Have you tired Rabbit Retreat? xx


----------



## Hel_79 (Jun 14, 2011)

Louiseandfriends said:


> Hel_79, Heidi could do your bonding if you were not confident?
> 
> Female/male combos are normally very easy and don't require much experience. Although, female rexes can be a bit dodgey sometimes.


If she fancied coming all the way to Cornwall, haha!

My boy is pretty fiesty and territorial and is generally happy and content by himself at the moment. He's never known any different, either. Don't worry, I really do get it about bunnies needing company and have been doing my best..as stated, I aim to see if I can introduce a friend next year.
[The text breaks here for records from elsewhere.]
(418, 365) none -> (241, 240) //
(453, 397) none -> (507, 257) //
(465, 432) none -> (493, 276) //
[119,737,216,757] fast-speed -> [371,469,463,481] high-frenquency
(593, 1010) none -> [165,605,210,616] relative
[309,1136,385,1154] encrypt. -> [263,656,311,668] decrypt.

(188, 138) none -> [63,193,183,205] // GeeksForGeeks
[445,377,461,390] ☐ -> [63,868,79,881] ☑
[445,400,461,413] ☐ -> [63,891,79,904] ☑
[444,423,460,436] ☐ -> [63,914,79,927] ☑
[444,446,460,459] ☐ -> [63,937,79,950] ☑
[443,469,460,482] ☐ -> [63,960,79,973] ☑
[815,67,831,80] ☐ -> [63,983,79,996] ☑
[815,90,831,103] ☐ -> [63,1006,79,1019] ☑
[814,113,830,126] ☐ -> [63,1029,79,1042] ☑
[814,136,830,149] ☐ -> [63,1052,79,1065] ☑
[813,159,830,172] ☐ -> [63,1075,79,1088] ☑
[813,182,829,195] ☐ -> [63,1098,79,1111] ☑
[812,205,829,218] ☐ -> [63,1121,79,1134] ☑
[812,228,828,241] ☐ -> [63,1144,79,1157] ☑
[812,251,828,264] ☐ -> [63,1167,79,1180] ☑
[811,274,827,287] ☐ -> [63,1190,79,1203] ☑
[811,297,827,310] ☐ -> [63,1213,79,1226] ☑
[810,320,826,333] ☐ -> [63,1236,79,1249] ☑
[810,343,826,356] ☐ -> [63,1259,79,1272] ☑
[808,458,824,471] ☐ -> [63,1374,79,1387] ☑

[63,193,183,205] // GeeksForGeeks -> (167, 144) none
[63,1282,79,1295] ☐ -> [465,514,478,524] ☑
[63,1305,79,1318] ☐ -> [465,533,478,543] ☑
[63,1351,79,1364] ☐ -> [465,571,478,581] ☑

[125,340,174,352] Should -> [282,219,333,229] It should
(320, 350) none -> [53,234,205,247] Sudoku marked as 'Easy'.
I can't let that castration have been for nothing, after all! I do envisage him being tricky to bond because though, because of his strong-willed temperment. I can't imagine him wanting to share anything!


----------



## Jen23 (Sep 24, 2012)

emzybabe said:


> you are not bothering us at all it is so refreshing to see someone want to rehome their rabbit and know it is safe and well cared for.
> 
> Let us know when you find her a new home


Thank you 
I've heard of a small place that does holiday boarding/rescue, so if worst comes to worst, I'll probably ask if I can pay for her to board there whilst they look for a new home for her. It'd probably be quite a bit more stressful for her to move around that much though, so I'm still trying my best to find her a new home before I leave.

And I'll have a look at rabbit retreat. If rings a bell, so I may have posted her on there before, but it can't hurt to have another look. Thanks


----------



## Summersky (Aug 11, 2012)

Good luck with your search for that caring home.


----------